Feb 09 2008
Shabbas
Saturday is my day off. It is the only day of the week I try to keep clear of commitments and appointments. (Well, usually. Today I’m breaking my rules to go help my friend Jamie celebrate his birthday by watching the Bud Shootout on TV.) You hear preachers talk about how God mandates a tithe from us: One tenth of our money, pre-tax, to further his purposes! But nobody talks about the idea of a sabbath. The sabbath is God telling us, “Here, take one seventh of the time I’ve given you on earth and just relax. It’s on me.” One day in seven becomes “sacred”. Nothing is supposed to touch it. It’s a day to relax, be thankful, and recharge for the next six.

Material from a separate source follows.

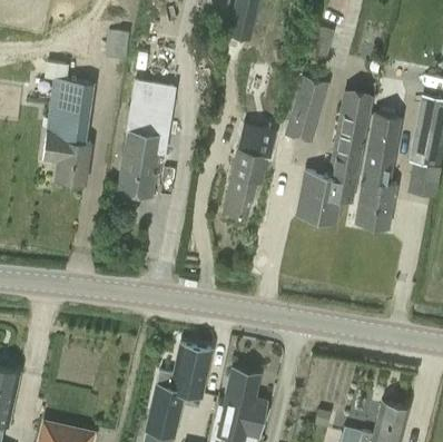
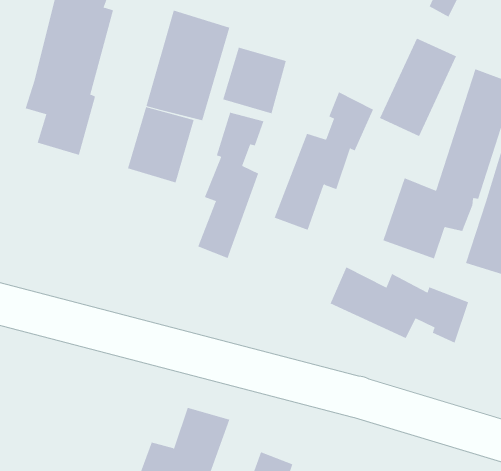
building: none -> [222,47,287,114]
building: none -> [197,112,264,259]
building: none -> [330,267,469,343]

The idea is coded into nature. Farmers rotate crops or leave their fields fallow. Animals and people sleep. There are rainy and dry seasons, winter and summer, spring and fall. Day and night. Nothing is meant to run forever without a period for cooling the engines and grabbing a bite to eat. If we do nothing but work all of the time, we are violating a very basic law of the universe. So, for the same reason plants climb into their roots to wait for spring to unfurl them, and the same reason a bear loads up on food and finds someplace quiet to lay low for the short days, I sit around in my socks on Saturdays, watching movies and waiting for Sunday to reset my week. You can’t flout the rules of the universe forever and expect to still live under its roof. Relax.